• _EXERCISE GOAL_
Exactly as written, return every line of the data below apart from the pictures.

[Stored data]
__________________________________________________

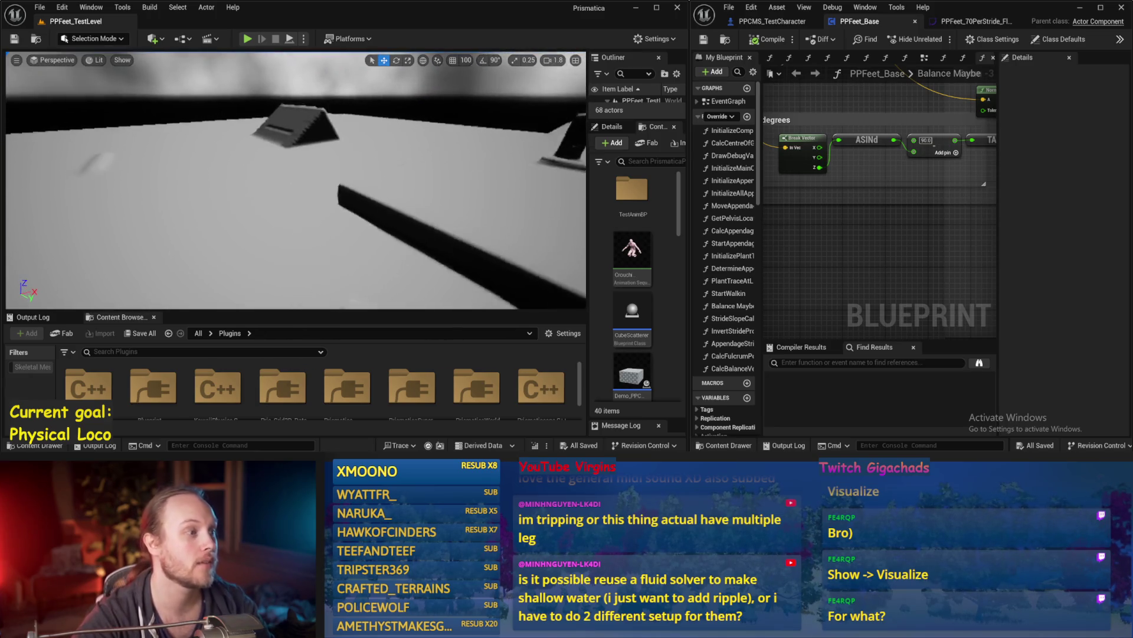
Select the dark stair-shaped block and drag a duplicate of it closer
{"action": "left_click", "coordinate": [309, 177]}
{"action": "left_click_drag", "start_coordinate": [235, 187], "coordinate": [118, 167]}
{"action": "key", "text": "r"}
{"action": "key", "text": "w"}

__________________________________________________

• _YOUR RESPONSE_
Select the dark stair-shaped block and drag a duplicate of it closer
{"action": "left_click", "coordinate": [309, 177]}
{"action": "left_click_drag", "start_coordinate": [235, 187], "coordinate": [118, 167]}
{"action": "key", "text": "r"}
{"action": "key", "text": "w"}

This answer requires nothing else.